C’est depuis quelques mois que le dialogue a repris entre la MONUSCO et cette couche de la population civile de Beni. Il y a un mois, la Mission a lancé une formation de trois mois sur le code de la route au profit des taximen motos de la ville. Une autre façon de lutter aussi contre la désinformation dont ces motards sont souvent l’objet. Il faut rappeler que ces échanges se déroulent également dans l’optique du retrait définitif annoncé de la MONUSCO du Congo.
Les deux sollicitations présentées ce jour par ces taximen motos ont été accueillies favorablement par la Mission. Les deux parties ont renouvelé leur engagement à poursuivre ce dialogue à travers la mise en place d’un cadre de concertation. Désormais et une fois par mois, les deux parties vont se retrouver pour faire le point sur l’état de leur collaboration, mais aussi de la lutte contre la criminalité à Beni.
Car comme le dit Adjedje Kambale Kisambya, pour conclure : « il faut continuer à se parler, chaque jour, comme on lave son corps chaque jour.
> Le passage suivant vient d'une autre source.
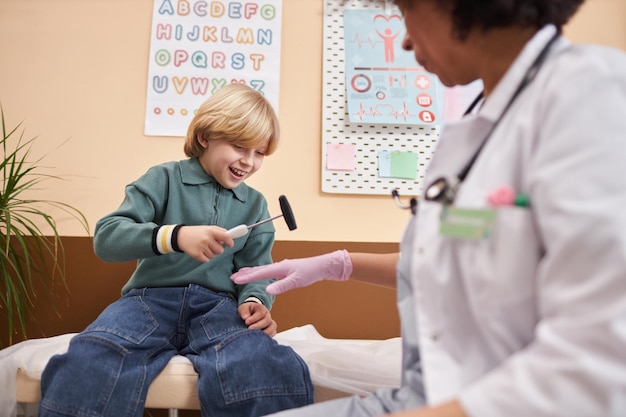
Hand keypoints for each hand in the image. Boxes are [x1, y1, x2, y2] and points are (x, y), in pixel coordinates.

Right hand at [177, 225, 233, 261]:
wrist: (180, 236)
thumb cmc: (197, 232)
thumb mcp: (208, 228)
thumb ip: (219, 231)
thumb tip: (229, 237)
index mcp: (211, 231)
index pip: (226, 237)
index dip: (230, 242)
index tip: (231, 245)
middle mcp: (207, 239)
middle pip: (220, 250)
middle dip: (217, 249)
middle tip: (211, 245)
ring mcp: (201, 247)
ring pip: (213, 256)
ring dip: (210, 253)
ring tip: (203, 247)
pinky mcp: (196, 254)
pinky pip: (207, 260)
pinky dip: (204, 257)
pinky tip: (200, 251)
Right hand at [231, 250, 352, 293]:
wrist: (322, 266)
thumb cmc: (310, 272)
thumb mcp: (296, 281)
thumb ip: (281, 286)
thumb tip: (267, 290)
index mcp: (279, 268)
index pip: (259, 273)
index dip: (246, 277)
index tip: (234, 279)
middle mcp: (279, 266)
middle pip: (258, 269)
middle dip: (245, 273)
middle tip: (233, 276)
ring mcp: (282, 267)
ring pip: (263, 269)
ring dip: (252, 272)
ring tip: (242, 274)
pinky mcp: (286, 270)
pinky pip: (269, 271)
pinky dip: (261, 272)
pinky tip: (261, 275)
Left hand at [238, 302, 276, 336]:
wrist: (250, 314)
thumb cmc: (247, 311)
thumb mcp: (243, 308)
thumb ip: (244, 311)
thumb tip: (245, 317)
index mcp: (261, 308)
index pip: (261, 313)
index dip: (254, 318)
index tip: (246, 322)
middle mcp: (267, 315)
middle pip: (267, 320)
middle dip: (258, 326)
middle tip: (249, 329)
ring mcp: (270, 322)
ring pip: (272, 327)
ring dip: (265, 332)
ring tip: (256, 336)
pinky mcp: (271, 329)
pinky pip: (273, 333)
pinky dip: (268, 336)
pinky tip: (259, 339)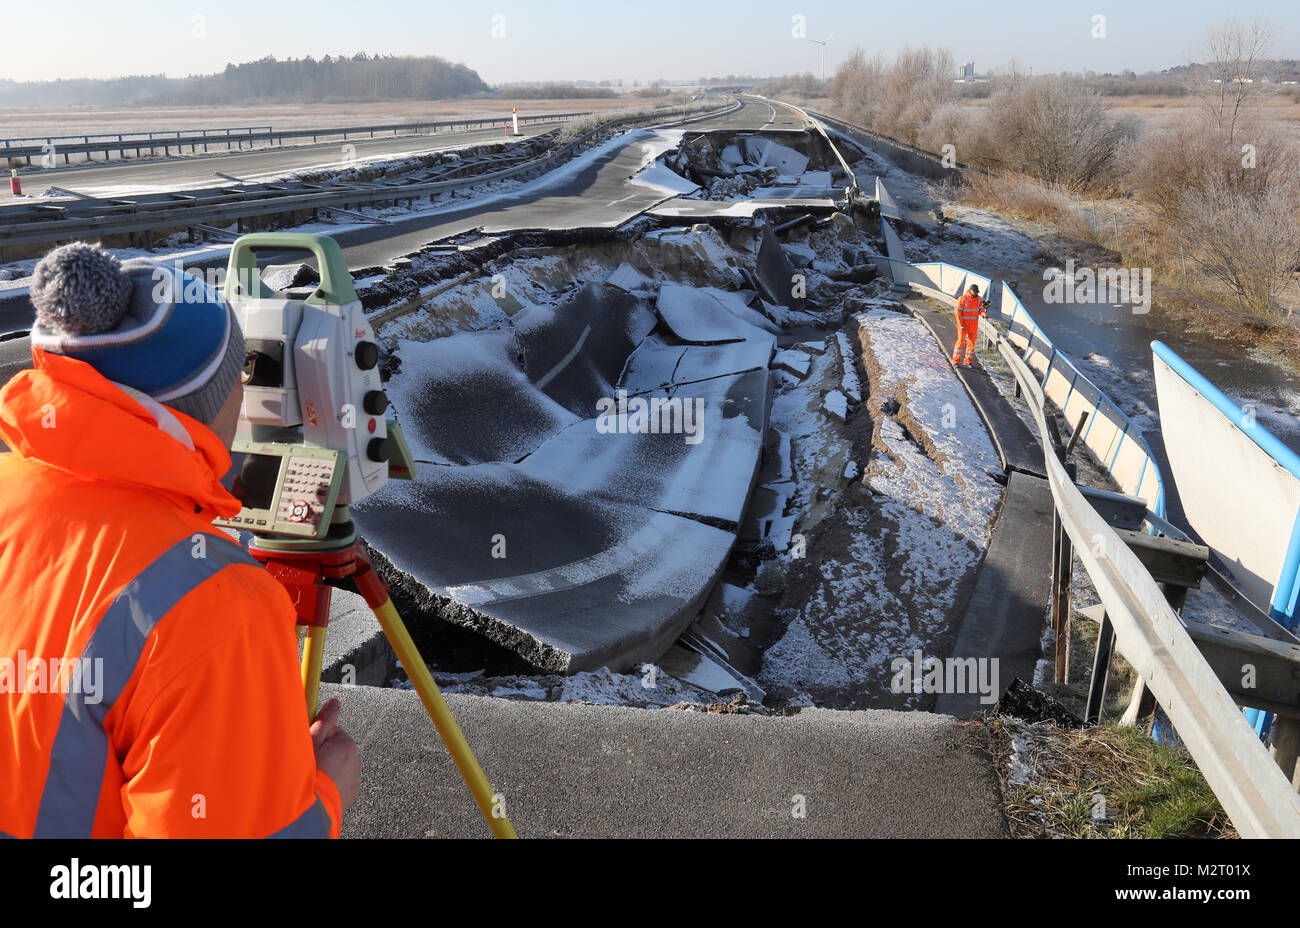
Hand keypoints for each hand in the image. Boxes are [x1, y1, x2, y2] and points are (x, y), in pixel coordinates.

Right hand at [311, 698, 360, 812]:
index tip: (309, 744)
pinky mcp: (351, 794)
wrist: (311, 809)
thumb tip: (334, 702)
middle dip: (324, 753)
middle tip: (309, 762)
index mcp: (346, 744)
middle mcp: (356, 760)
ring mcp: (355, 778)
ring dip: (329, 768)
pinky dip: (332, 783)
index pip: (332, 731)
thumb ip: (324, 719)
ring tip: (313, 777)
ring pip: (339, 766)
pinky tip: (320, 787)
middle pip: (337, 749)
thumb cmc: (309, 773)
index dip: (317, 737)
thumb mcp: (311, 742)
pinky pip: (341, 783)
Nous n’avons rien contre la MONUSCO, nous avons compris qu’elle est un acteur majeur de la protection des civils. Ce qu’il s’est passé l’année dernière, il y avait beaucoup de désinformation et de manipulation. Aujourd’hui, le climat est apaisé ; les véhicules de la MONUSCO peuvent circuler librement en ville, nous avons demandé aux jeunes de ne plus leur jeter des cailloux ».